We asked Raven about favorite acting roles. “I think one of my favorite roles would have to be in the second movie I did. I was never really a teenager that defied my parents or that had such a bad attitude like this character did. It was kind of fun to pretend like I was a bad girl and be punished later. It was fun to talk back to my parents for once!”
Her show “That's So Raven” will continue to run although no new episodes are going to be made. “It will be running for a very long time. We finished filming the hundredth episode in January and there's a spin-off. I'm personally starting a production company that's going to be doing straight-to-DVD material through internet, broadband and mobile. I'm definitely making sure that girls and guys, but mostly girls, are confident--and respect themselves and make sure that other people respect them.”
We had to ask Raven about her performance at the Allegan County Fair here in Michigan. “It was amazing!” she gushed. “It was so funny because the two concerts prior to this got rained out, my CD wasn't working and we were having problems. It was a little cold, a little chilly! I wore a sweatshirt—not my normal costume! And big old pants! But the show went really well. Nobody failed so that's always good and the crowd was alive and the parents loved it so I enjoyed it. But I need to go back to L.A.!” she joked. “I enjoyed myself and it's not bad to enjoy different types of weather every once in awhile, since in L.A. it's summer all the time.”
We questioned Raven about directing in the future. “Actually I was interested in directing an episode of 'That's So Raven,' but then I realized that directing a four-camera show is more difficult than directing a movie, and I don't want to start off just because my name is on the show and just because I have the opportunity. I want to have some education behind it. So, eventually I probably will. I'll start small and work my way up.”
“I like producing a lot better. I like being hands-on with the actors and the studio and the writers and creating. With directing you have a lot on your plate. You have to take so many different orders. When you produce, the director has to come to you! So I kind of like that.”
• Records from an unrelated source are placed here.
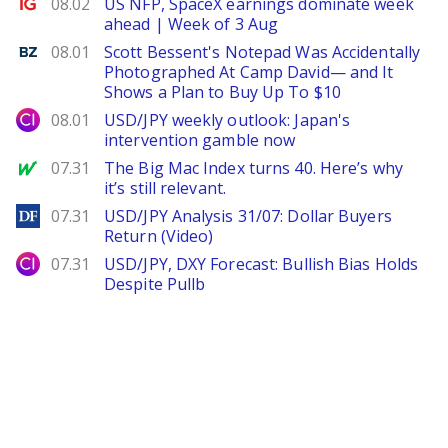
Ig.com
08.02
US NFP, SpaceX earnings dominate week
ahead | Week of 3 Aug
Benzinga
08.01
Scott Bessent's Notepad Was Accidentally
Photographed At Camp David— and It
Shows a Plan to Buy Up To $10
City Index
08.01
USD/JPY weekly outlook: Japan's
intervention gamble now
MarketWatch
07.31
The Big Mac Index turns 40. Here’s why
it’s still relevant.
DailyForex
07.31
USD/JPY Analysis 31/07: Dollar Buyers
Return (Video)
City Index
07.31
USD/JPY, DXY Forecast: Bullish Bias Holds
Despite Pullb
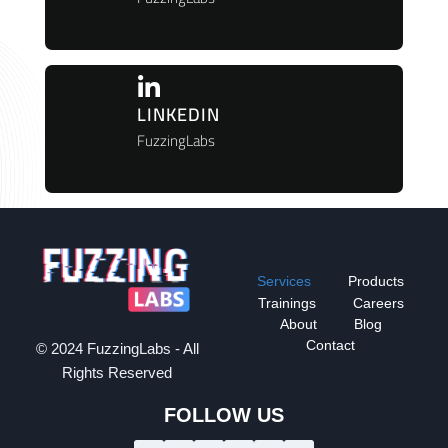
LINKEDIN
FuzzingLabs
Services
Products
Trainings
Careers
About
Blog
Contact
© 2024 FuzzingLabs - All
Rights Reserved
FOLLOW US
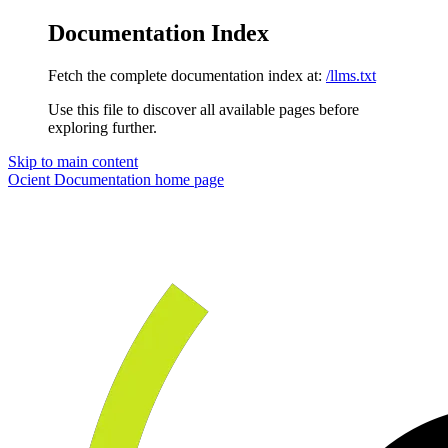
Documentation Index
Fetch the complete documentation index at:
/llms.txt
Use this file to discover all available pages before
exploring further.
Skip to main content
Ocient Documentation
home page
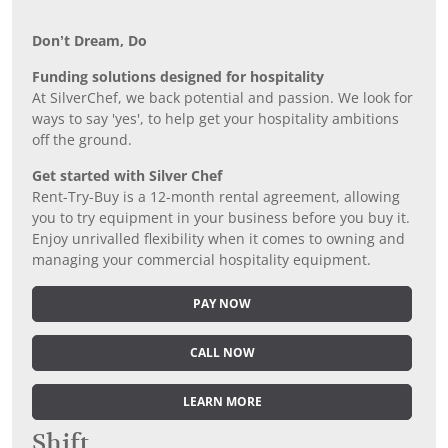
Don’t Dream, Do
Funding solutions designed for hospitality
At SilverChef, we back potential and passion. We look for
ways to say 'yes', to help get your hospitality ambitions
off the ground.
Get started with Silver Chef
Rent-Try-Buy is a 12-month rental agreement, allowing
you to try equipment in your business before you buy it.
Enjoy unrivalled flexibility when it comes to owning and
managing your commercial hospitality equipment.
PAY NOW
CALL NOW
LEARN MORE
Shift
We asked Raven how she differs from her on-screen character on the TV show. “I'm a lot mellower. I'm not a fashion-designer wannabe! Otherwise, I always say that Raven Baxter is Raven-Symone when I was thirteen. If Raven Baxter ever went to an eighteenth season, she'll end up like me—calm, mellow, cool!” She said she definitely draws on her life experience to play the character.
When we told Raven that we had awarded the film, “Everyone's Hero,” five doves out of a possible five, she said, “Well, thank you! I'm glad you enjoyed it.” We hope that you will catch this film, and see the “former” tom-boy Raven as she was at thirteen!